Fame, Fortune, and, Uh, I Forget
Our plaintive wish that we might be remembered when Steven goes (to) Hollywood (in issue 100) seems to have struck a chord...
During my formative years as an artiste I gave away my doodles and the typescripts of my early stories to practically anybody who showed even a little interest in getting them. Opinion diverged as to whether I should pursue a career in Art or Literature, but the consensus was that I should excel in whichever field I chose, and be great, and become rich and famous. And friends promised always to cherish whatever I bestowed upon them even after I had become rich and famous and old acquaintance had been forgot, and then to cash in once I was dead and gone.
Some of these people and some of this early work have since resurfaced at class reunions, and several individuals seemed put out that during the intervening decades I had not, in fact, Become Rich And Famous, never mind that I remembered them. It availed me nothing, of course, to protest that I was the one faced both with the actual hard work of Becoming Rich And Famous (presumably on the strength of my doodling and/or typing skills) and with eventual memory loss. Anyway, I didn't want to seem like a bad sport. Greater men than I had begun as humbly. Could I aspire to less than had the young Picasso, who gave away his precocious scribbles, or the young Einstein, who handed out his early arithmetic homework? And young Henry James had at least meant to give people his early stories, though by the time he finished inserting the dependent clauses he was middle-aged and the intended recipients of his juvenilia had wandered off. (Conversely, young Ernest Hemingway's early work was so terse that people often mistook it for telegrams, enabling the future author of A Farewell to Arms to sock away a bit of change by pretending to be from Western Union.)
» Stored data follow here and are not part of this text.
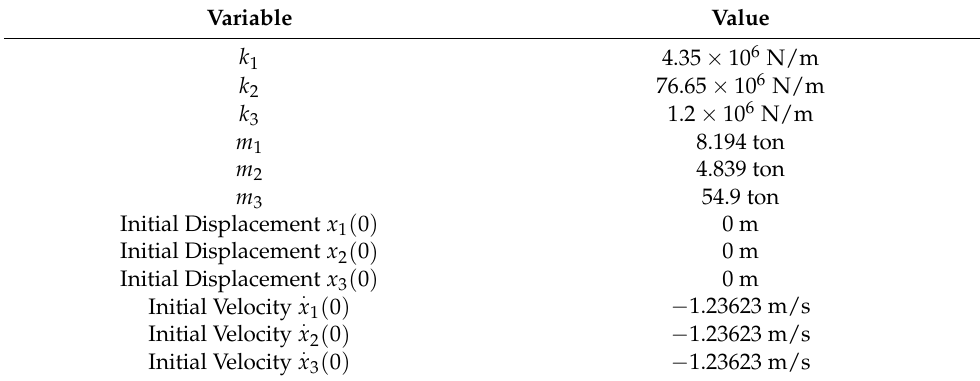
Table 5. Variable of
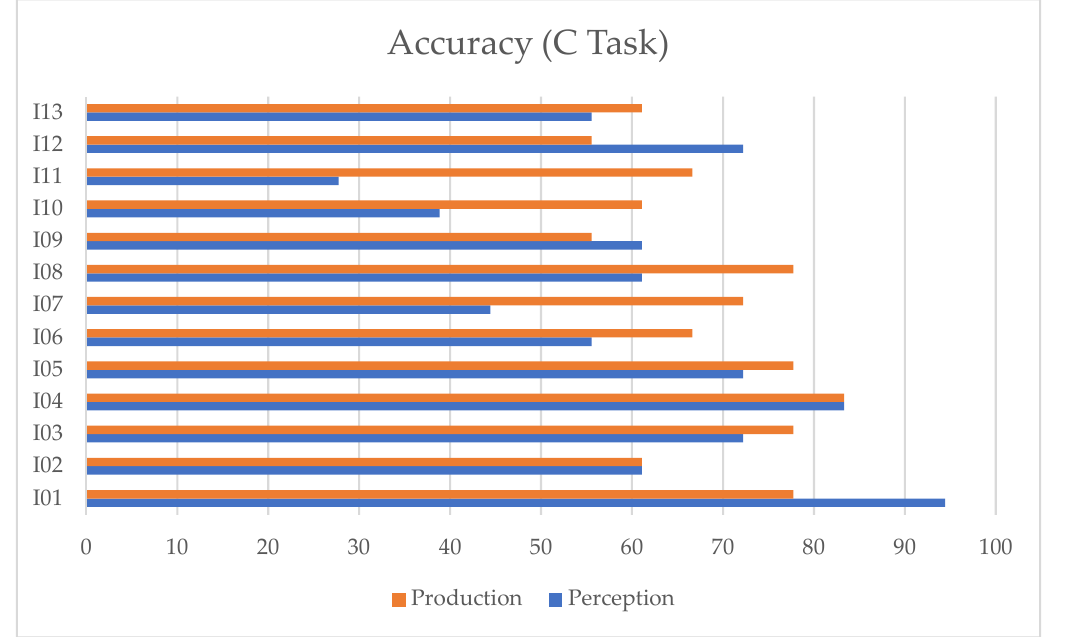
Figure 6. Accuracy in perception and production (C task only) by participant.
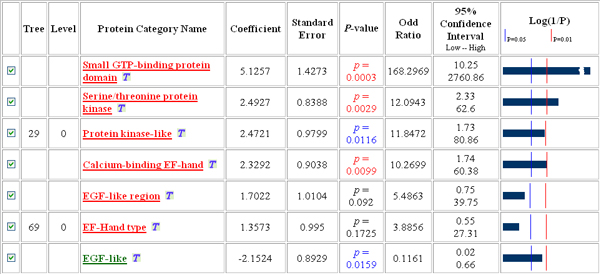
GFINDer Logistic Regression module: selected protein domains. InterPro protein domains (Protein Category Name) with a relevant logistic regression coefficient and codified by the considered neurobiology or cardiovascular system related genes; Tree: tree label in the defined protein domain parent/child hierarchy, if any; Level: level in the related tree of the defined protein domain parent/child hierarchy, if any (higher levels correspond to more specific protein domains).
Moreover, there was always the faint hope that if I should, still, one day, somehow, pull off the trick of Becoming Rich And Famous, I could, like Proust before me, have the last laugh on those who expected me not to remember them.
The matter may be out of my hands, however. I was prodigious in my youth, and now the ravages of age are beginning to accomplish what elusive Fame and Fortune have not had the opportunity to do. I can no longer keep track of all the people who expect me to forget them once I Become R&F; they are in real danger of being forgotten while I am yet poor and obscure.